• [Instructions for the task] Write out exactly the lines of the entries below from the one holding "While these topics" to the one holding "decisions and motions, and", inclusive, and leave out all other lines.

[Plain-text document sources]
★ ★ ★ ★ ★

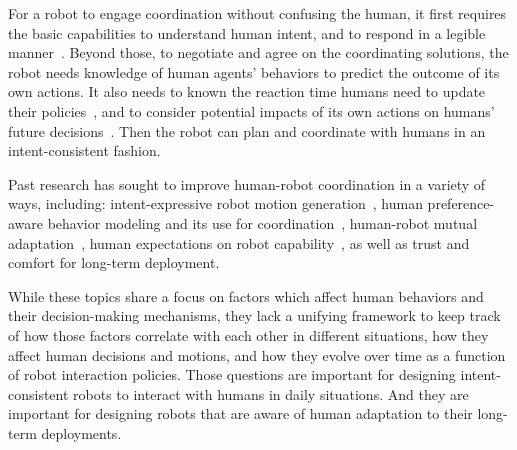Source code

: \documentclass[letterpaper, 10 pt, conference]{ieeeconf}  %
\begin{document}
For a robot to engage coordination without confusing the human, it first 
requires the basic capabilities to understand human intent, and to respond in a 
legible manner~\cite{dragan2013legibility}. Beyond those, to negotiate and agree on the coordinating 
solutions, the robot needs knowledge of human agents' behaviors to 
predict the outcome of its own actions. 
It also needs to known the reaction time humans need 
to update their policies~\cite{shah2011improved}, and to consider potential 
impacts of its own actions on humans' future 
decisions~\cite{fujiwara2015non,foerster2017learning}. Then the 
robot can plan and coordinate with humans in an intent-consistent fashion. 

Past research has sought to improve human-robot coordination in a variety of 
ways, including: intent-expressive robot 
motion generation~\cite{dragan2013legibility,lichtenthaler2012influence}, human 
preference-aware behavior modeling and its 
use for coordination~\cite{gombolay2015coordination,dorsa2017active}, human-robot mutual 
adaptation~\cite{nikolaidis2013human,nikolaidis2016formalizing}, human 
expectations on robot capability~\cite{cha2015perceived,kwon2016human}, as well as trust and comfort for long-term 
deployment\cite{yang2017evaluating}. 

While these topics share a focus on factors which affect human behaviors and 
their decision-making mechanisms, 
they lack a unifying framework to keep track of how those factors correlate with 
each other in different situations, how they affect human 
decisions and motions, and 
how they evolve over time as a function of robot interaction policies. 
Those questions are important for designing intent-consistent robots to 
interact with humans in daily situations. And they are important for 
designing 
robots that are aware of human 
adaptation to their long-term deployments.  
\end{document}
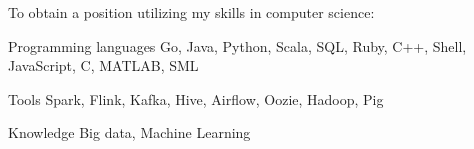 

\begin{cvparagraph}

To obtain a position utilizing my skills in computer science:

\begin{cvskills}

  \cvskill
    {Programming languages} %
    {Go, Java, Python, Scala, SQL, Ruby, C++, Shell, JavaScript, C, MATLAB, SML} %

  \cvskill
    {Tools} %
    {Spark, Flink, Kafka, Hive, Airflow, Oozie, Hadoop, Pig} %

  \cvskill
    {Knowledge} %
    {Big data, Machine Learning} %

\end{cvskills}


\end{cvparagraph}

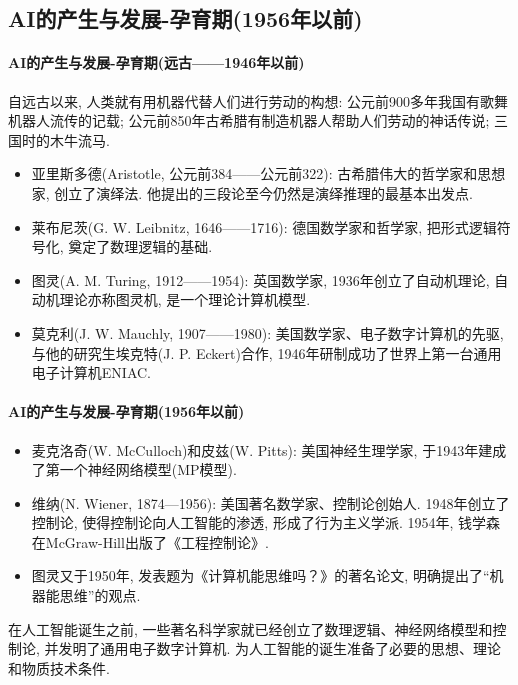 \subsection{AI的产生与发展-孕育期(1956年以前)}
\paragraph{AI的产生与发展-孕育期(远古——1946年以前)}

自远古以来, 人类就有用机器代替人们进行劳动的构想: 公元前900多年我国有歌舞机器人流传的记载; 公元前850年古希腊有制造机器人帮助人们劳动的神话传说; 三国时的木牛流马.
\begin{itemize}
\item  亚里斯多德(Aristotle, 公元前384——公元前322): 古希腊伟大的哲学家和思想家, 创立了演绎法. 他提出的三段论至今仍然是演绎推理的最基本出发点.
\item  莱布尼茨(G. W. Leibnitz, 1646——1716): 德国数学家和哲学家, 把形式逻辑符号化, 奠定了数理逻辑的基础.
\item  图灵(A. M. Turing, 1912——1954): 英国数学家, 1936年创立了自动机理论, 自动机理论亦称图灵机, 是一个理论计算机模型.
\item  莫克利(J. W. Mauchly, 1907——1980): 美国数学家、电子数字计算机的先驱, 与他的研究生埃克特(J. P. Eckert)合作, 1946年研制成功了世界上第一台通用电子计算机ENIAC.
\end{itemize}
\paragraph{AI的产生与发展-孕育期(1956年以前)}
\begin{itemize}
\item  麦克洛奇(W. McCulloch)和皮兹(W. Pitts): 美国神经生理学家, 于1943年建成了第一个神经网络模型(MP模型).
\item  维纳(N. Wiener, 1874—1956): 美国著名数学家、控制论创始人. 1948年创立了控制论, 使得控制论向人工智能的渗透, 形成了行为主义学派. 1954年, 钱学森在McGraw-Hill出版了《工程控制论》.
\item  图灵又于1950年, 发表题为《计算机能思维吗？》的著名论文, 明确提出了“机器能思维”的观点.
\end{itemize}
\begin{remark}
在人工智能诞生之前, 一些著名科学家就已经创立了数理逻辑、神经网络模型和控制论, 并发明了通用电子数字计算机. 为人工智能的诞生准备了必要的思想、理论和物质技术条件.
\end{remark}
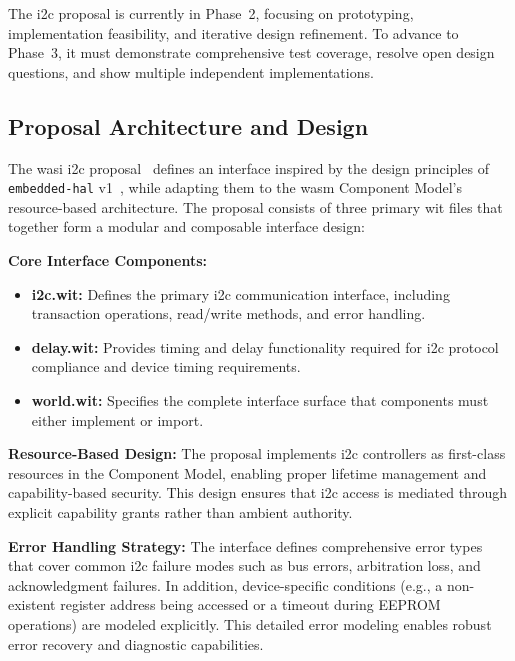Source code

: The \acrshort{i2c} proposal is currently in Phase~2, focusing on prototyping, implementation feasibility, and iterative design refinement. To advance to Phase~3, it must demonstrate comprehensive test coverage, resolve open design questions, and show multiple independent implementations.

\subsection{Proposal Architecture and Design}
\label{subsec:i2c-proposal-design}

The \acrshort{wasi} \acrshort{i2c} proposal~\cite{wasi_i2c_proposal} defines an interface inspired by the design principles of \texttt{embedded-hal} v1~\cite{hal}, while adapting them to the \acrshort{wasm} Component Model's resource-based architecture. The proposal consists of three primary \acrshort{wit} files that together form a modular and composable interface design:

\textbf{Core Interface Components:}
\begin{itemize}
    \item \textbf{i2c.wit:} Defines the primary \acrshort{i2c} communication interface, including transaction operations, read/write methods, and error handling.
    \item \textbf{delay.wit:} Provides timing and delay functionality required for \acrshort{i2c} protocol compliance and device timing requirements.
    \item \textbf{world.wit:} Specifies the complete interface surface that components must either implement or import.
\end{itemize}

\textbf{Resource-Based Design:} The proposal implements \acrshort{i2c} controllers as first-class resources in the Component Model, enabling proper lifetime management and capability-based security. This design ensures that \acrshort{i2c} access is mediated through explicit capability grants rather than ambient authority.

\textbf{Error Handling Strategy:} The interface defines comprehensive error types that cover common \acrshort{i2c} failure modes such as bus errors, arbitration loss, and acknowledgment failures. In addition, device-specific conditions (e.g., a non-existent register address being accessed or a timeout during EEPROM operations) are modeled explicitly. This detailed error modeling enables robust error recovery and diagnostic capabilities.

★ ★ ★ ★ ★

• [Result of the exercise]
While these topics share a focus on factors which affect human behaviors and 
their decision-making mechanisms, 
they lack a unifying framework to keep track of how those factors correlate with 
each other in different situations, how they affect human 
decisions and motions, and 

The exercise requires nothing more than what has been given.